(Stored items)
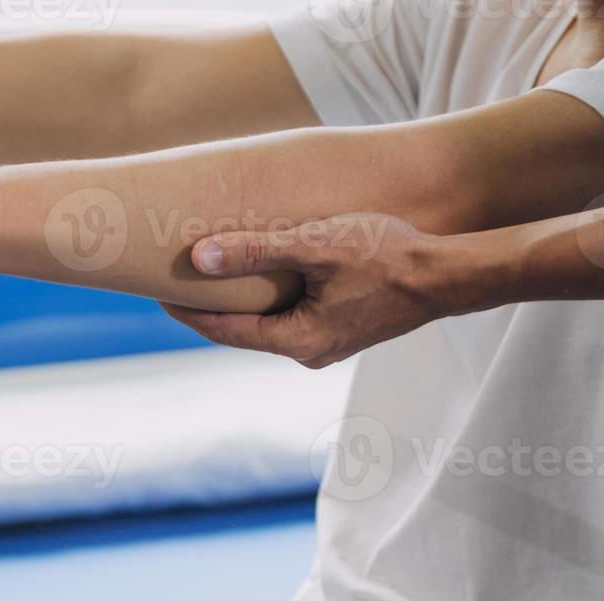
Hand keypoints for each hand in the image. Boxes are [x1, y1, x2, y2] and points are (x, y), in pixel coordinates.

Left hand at [164, 214, 495, 368]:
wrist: (449, 275)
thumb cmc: (387, 256)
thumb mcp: (316, 246)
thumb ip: (257, 251)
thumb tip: (200, 258)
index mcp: (297, 340)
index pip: (223, 329)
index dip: (187, 310)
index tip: (155, 291)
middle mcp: (308, 352)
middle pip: (241, 331)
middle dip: (208, 307)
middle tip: (171, 282)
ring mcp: (327, 345)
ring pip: (267, 324)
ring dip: (239, 303)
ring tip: (209, 278)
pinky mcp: (341, 331)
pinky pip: (290, 318)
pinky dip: (267, 300)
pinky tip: (260, 277)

§ AIM OF THE TASK
In the records above, return only the line that contains "thumb mcp: (316, 246)" and every line after it through the last, exactly as they appear.

§ OUTPUT BELOW
thumb mcp: (316, 246)
thumb ip: (257, 251)
thumb tip: (200, 258)
index mcp: (297, 340)
index pip: (223, 329)
index dip: (187, 310)
index tip: (155, 291)
middle mcp: (308, 352)
middle pip: (241, 331)
middle dip: (208, 307)
middle tip: (171, 282)
ring mcp: (327, 345)
ring pip: (267, 324)
ring dip: (239, 303)
ring tip: (209, 278)
pinky mcp: (341, 331)
pinky pip: (290, 318)
pinky dip: (267, 300)
pinky tip: (260, 277)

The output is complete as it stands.